--- Excerpt to read Enclosed Below ---

No surprise here: new ODOT study shows more congestion on Portland freeways

Portland Congestion

Portland Congestion

There’s no mystery about it. Portland area freeways are more congested, travelers spend more time on the road and just about everybody is frustrated.

ODOT just completed its first comprehensive study into the impact of traffic congestion on Portland area freeways.

The study will be repeated in a few more years to identify trends in a search for better ways to design fixes.
The 2016 Portland Region Traffic Performance Report, as it’s called, looked at traffic data from the start of 2013 to the end of 2015 and found drivers, commuters and freight haulers alike must allow more and more time to reach their destinations.

“Data for the region’s six freeways show increasing congestion, decreasing travel speeds, greater delays and unreliable trip times,” the report found. “Traffic congestion in the Portland region can now occur at any hour of the day, including holidays and weekends; it is no longer only a weekday peak hour problem.”

--- End of Enclosed Excerpt to read ---

▶ **What to do**
1 – In the article on Portland freeway congestion, what span of traffic data did the 2016 Portland Region Traffic Performance Report examine?
2 – Reproduce the passage of the article on Portland freeway congestion that opens with the words containing "There’s no mystery" and closes with "Portland area freeways.".

--- Data Enclosed Below ---

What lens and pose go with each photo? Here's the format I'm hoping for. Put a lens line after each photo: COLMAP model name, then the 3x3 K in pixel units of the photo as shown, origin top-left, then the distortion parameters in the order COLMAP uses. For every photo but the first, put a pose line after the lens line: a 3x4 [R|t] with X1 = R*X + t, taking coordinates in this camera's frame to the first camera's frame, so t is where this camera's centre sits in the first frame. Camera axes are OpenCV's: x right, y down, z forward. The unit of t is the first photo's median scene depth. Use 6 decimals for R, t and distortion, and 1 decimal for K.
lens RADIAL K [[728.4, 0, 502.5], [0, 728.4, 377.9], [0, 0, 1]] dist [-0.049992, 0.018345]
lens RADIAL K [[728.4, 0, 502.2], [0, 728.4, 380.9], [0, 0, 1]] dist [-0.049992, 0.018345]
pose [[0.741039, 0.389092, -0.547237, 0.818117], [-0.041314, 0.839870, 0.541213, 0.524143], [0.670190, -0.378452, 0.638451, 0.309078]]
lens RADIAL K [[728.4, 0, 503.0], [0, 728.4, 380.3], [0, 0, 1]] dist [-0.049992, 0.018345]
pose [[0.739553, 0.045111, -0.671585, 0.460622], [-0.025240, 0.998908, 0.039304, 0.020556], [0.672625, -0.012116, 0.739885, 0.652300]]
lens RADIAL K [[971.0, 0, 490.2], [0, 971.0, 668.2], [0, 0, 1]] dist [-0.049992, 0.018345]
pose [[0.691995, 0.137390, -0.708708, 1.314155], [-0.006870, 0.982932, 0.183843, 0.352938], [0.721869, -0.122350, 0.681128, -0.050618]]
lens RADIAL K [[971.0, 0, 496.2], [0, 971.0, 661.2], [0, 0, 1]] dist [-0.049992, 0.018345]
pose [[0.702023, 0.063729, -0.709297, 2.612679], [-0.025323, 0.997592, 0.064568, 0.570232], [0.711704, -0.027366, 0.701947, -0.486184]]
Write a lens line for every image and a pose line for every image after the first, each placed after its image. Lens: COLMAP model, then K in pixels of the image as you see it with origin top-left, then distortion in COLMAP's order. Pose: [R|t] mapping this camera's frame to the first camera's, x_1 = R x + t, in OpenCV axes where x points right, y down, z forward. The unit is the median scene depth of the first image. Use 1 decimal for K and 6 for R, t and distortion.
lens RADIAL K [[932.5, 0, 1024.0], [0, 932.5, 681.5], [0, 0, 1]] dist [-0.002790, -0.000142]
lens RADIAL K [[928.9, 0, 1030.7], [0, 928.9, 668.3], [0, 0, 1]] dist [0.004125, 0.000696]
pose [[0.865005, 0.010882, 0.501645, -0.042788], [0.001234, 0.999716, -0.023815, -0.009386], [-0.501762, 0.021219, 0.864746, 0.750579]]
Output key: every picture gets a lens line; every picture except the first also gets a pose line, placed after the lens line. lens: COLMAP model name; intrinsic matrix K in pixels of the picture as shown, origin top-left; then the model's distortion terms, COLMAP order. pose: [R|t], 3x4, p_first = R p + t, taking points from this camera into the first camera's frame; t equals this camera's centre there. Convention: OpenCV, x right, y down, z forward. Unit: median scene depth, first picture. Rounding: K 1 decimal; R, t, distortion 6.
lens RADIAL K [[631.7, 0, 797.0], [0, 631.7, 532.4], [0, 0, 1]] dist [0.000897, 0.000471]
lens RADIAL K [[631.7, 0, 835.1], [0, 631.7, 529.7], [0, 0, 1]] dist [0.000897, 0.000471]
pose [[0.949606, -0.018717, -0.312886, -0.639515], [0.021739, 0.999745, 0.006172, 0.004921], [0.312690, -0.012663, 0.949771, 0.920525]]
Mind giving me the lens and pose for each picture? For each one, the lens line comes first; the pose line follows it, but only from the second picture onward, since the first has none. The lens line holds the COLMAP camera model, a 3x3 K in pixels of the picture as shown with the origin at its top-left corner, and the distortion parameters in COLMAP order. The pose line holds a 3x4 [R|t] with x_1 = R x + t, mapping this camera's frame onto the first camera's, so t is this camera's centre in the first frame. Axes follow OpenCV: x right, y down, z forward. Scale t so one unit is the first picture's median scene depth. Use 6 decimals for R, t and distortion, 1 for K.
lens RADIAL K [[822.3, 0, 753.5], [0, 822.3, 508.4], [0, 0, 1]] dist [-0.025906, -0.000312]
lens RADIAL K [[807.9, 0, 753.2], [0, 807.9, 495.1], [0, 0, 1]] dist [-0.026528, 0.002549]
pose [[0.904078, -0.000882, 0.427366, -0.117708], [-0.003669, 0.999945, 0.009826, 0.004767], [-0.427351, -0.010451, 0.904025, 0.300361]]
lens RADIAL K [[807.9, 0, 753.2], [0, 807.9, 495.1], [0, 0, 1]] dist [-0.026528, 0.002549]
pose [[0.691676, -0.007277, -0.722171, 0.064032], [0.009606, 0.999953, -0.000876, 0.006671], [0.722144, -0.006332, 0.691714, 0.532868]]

--- End of Enclosed Data ---

▶ **Answers**
1 – It examined traffic data from the start of 2013 to the end of 2015.

2 –
There’s no mystery about it. Portland area freeways are more congested, travelers spend more time on the road and just about everybody is frustrated.

ODOT just completed its first comprehensive study into the impact of traffic congestion on Portland area freeways.